MEN: IT’S TIME TO SAY YES TO THOSE MOOBS
Jeremy Hazlehurst
Style Counsel
FOR men, there are sure-fire signs that you are getting older. You start getting an urge to ruffle the hair of young boys. Everybody in the England football team is younger than you. And then there is the inevitability of getting fatter. In their 20s, many men can’t put on weight even if they try. Their metabolisms burn their way through pies, Mars bars and beer without breaking sweat. But then you hit 30 and, overnight, even whippety chaps find their trousers becoming mysteriously tight and the tummy starts to swell. And then there is the ultimate indignity: moobs, or “man boobs”.
Anxiety about moobs is now widespread. Women’s magazines rejoice in printing pictures of mooby men. It is hardly surprising that men are getting paranoid about them, and indeed supermarket Asda’s £1 moob vest has become its fastest ever selling item of clothing.
But should you really resort to a moob vest, or a “moob tube” as it is being called? On one hand, this is no different from women wearing support tights, corsets, or even make-up. They’ve been doing it for centuries.
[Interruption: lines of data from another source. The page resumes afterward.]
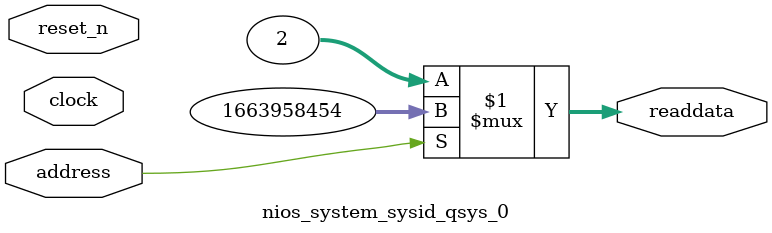
<source format=v>



// synthesis translate_off
`timescale 1ns / 1ps
// synthesis translate_on

// turn off superfluous verilog processor warnings 
// altera message_level Level1 
// altera message_off 10034 10035 10036 10037 10230 10240 10030 

module nios_system_sysid_qsys_0 (
               // inputs:
                address,
                clock,
                reset_n,

               // outputs:
                readdata
             )
;

  output  [ 31: 0] readdata;
  input            address;
  input            clock;
  input            reset_n;

  wire    [ 31: 0] readdata;
  //control_slave, which is an e_avalon_slave
  assign readdata = address ? 1663958454 : 2;

endmodule



</source>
But then again, men have been pomading and perfuming themselves, curling their moustaches and primping their beards for just as long. Cavemen undoubtedly combed mammoth grease into their locks in order to look more attractive to their stone-age mates. Vanity is nothing new.
But do moobs call for action? Perhaps surprisingly, a quick survey of our office suggests that moobs are not necessarily unattractive. Being so vain that you want to conceal your true heft is more of a turn-off than the flab itself. In fact, some claim that they like to snuggle up to a nice hairy moob. The general consensus was that if a man wants to lose his moobs, then he should head to the gym, and not Asda. Even better, some say that worrying about your moobs is worse than possessing them. Confidence in how you look trumps lumps and bumps. Men: it’s time to embrace your moobs.